Why do most people respond poorly, even to the point of ignorance, to situations that require immediate change?
Paul Rulkens, a business consultant of KPMG, had moved his focus from chemical engineering to the fascinating field of high performance. His work is based on his knowledge and experience about the practical application of behavioral psychology, neuroscience, and especially common sense.
According to Paul, the vast majority of people, what he refers to as 97% of people, are wrong about almost everything all the time. If true, this implies that the future of any endeavor is at the mercy of the 3% that are right.
Paul explains that most of us live in a very small box, constrained by rules and regulations, industry norms, moral backgrounds, and various standards. When faced with disruption, according to Paul, the majority either doubles down on what they were doing or slows down.

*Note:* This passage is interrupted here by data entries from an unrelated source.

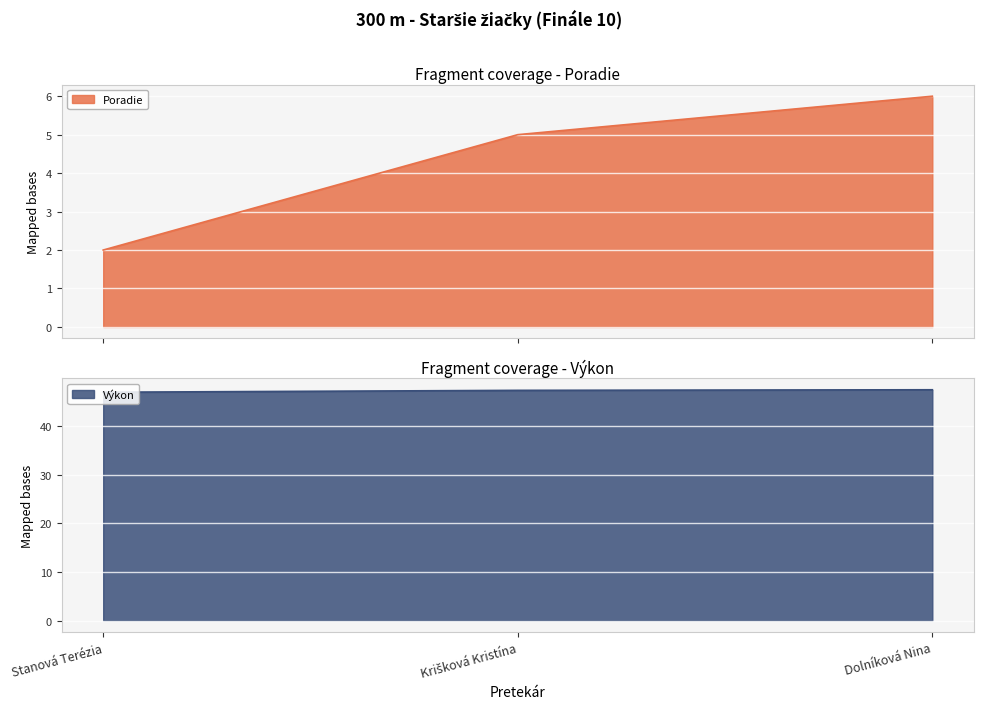

Reading left to right, transcribe all the data shown in this chart.

Poradie: 2.0	5.0	6.0
Výkon: 47.1	47.5	47.6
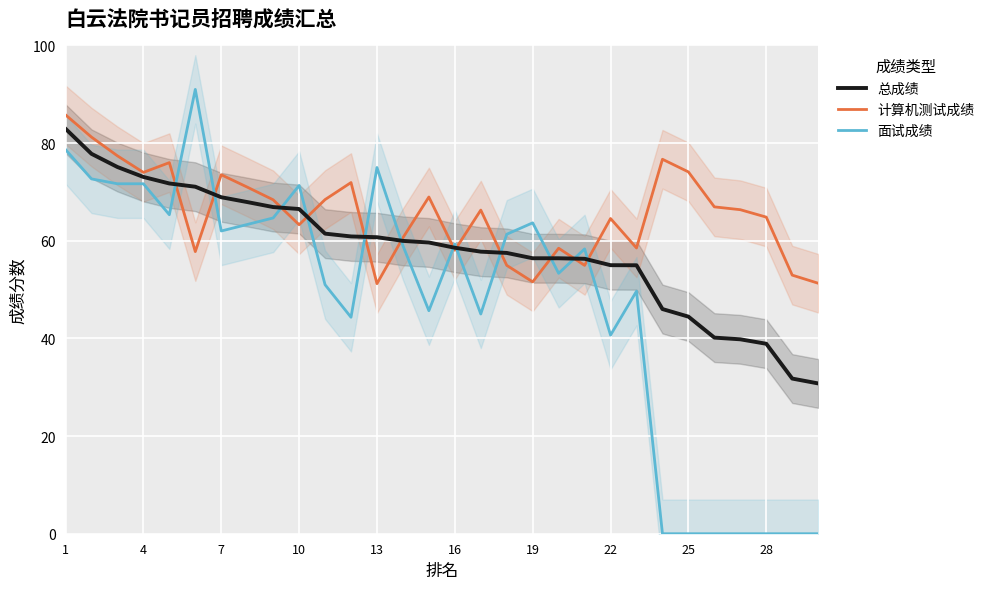

How many categories are shown in the chart?

30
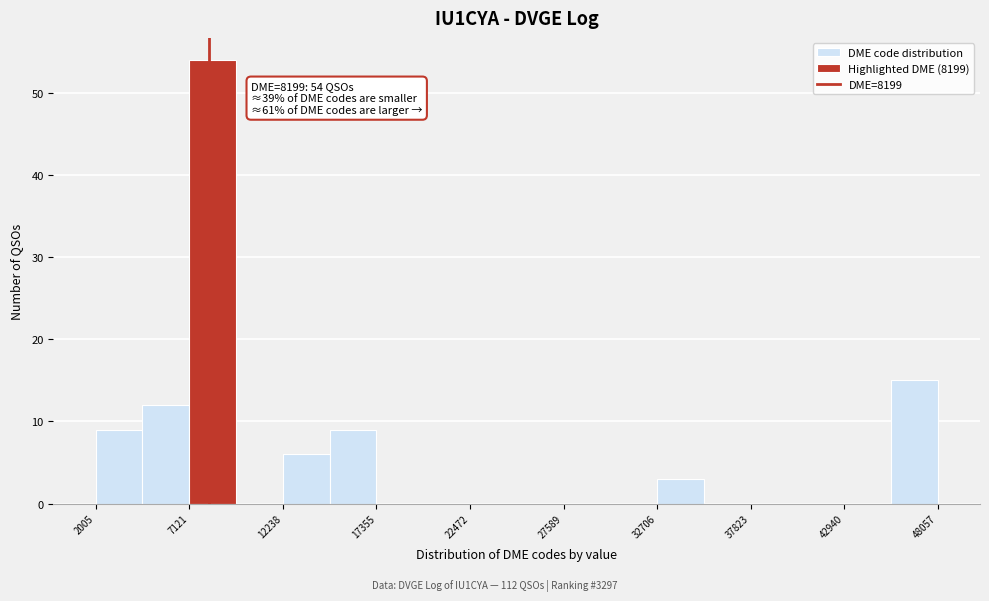

Around what value on the x-axis is the tallest bar? Give the approximate position of its centre, as read against the axis.

8000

Change, however, is not on their radar ─ despite the fact that what they did to get them here isn’t going to get them there. People tend to stick to their plans and continue their life on autopilot. They are creatures of habit, caught up in myopic thinking or tunnel vision. Thinking differently is simply too scary and too exhausting.
The remaining 3% are high-performance people.
They prefer to do things differently, especially when it comes to innovation. They want to challenge the status quo and rethink what is normal, i.e., what others believe is the norm.
To think outside the box, Paul suggests various ways to engage in metathinking and deep thinking. Both enable complex thinking skills. It involves the practice of reflection on one’s own thoughts. When we recognize patterns in our thinking, we notice what might be missing from our thinking and transform our thinking to become more fluid, complete, and creative thinkers.
Obviously, 97% is just a number to get the message across. George Bernard Shaw reasoned in a similar way when he wrote: ‘The reasonable man adapts himself to the world: the unreasonable one persists in trying to adapt the world to himself. Therefore all progress depends on the unreasonable man.’ Most people are reasonable, thereby inhibiting progress.
Regardless of the number, the message is clear. Leaders can’t trust their staff to respond in an effective way to disruption: most will simply ignore it and keep doing what that they are doing. If you want a different outcome, you’ll have to locate and embrace the 3% high-performers that get the endangered endeavor out of harm’s way.
The featured image is of sheep. According to Jef Staes, sheep are a pretty good analogy to account for the behavior described by Paul Rulkens as ‘creatures of habit, caught up in myopic thinking’.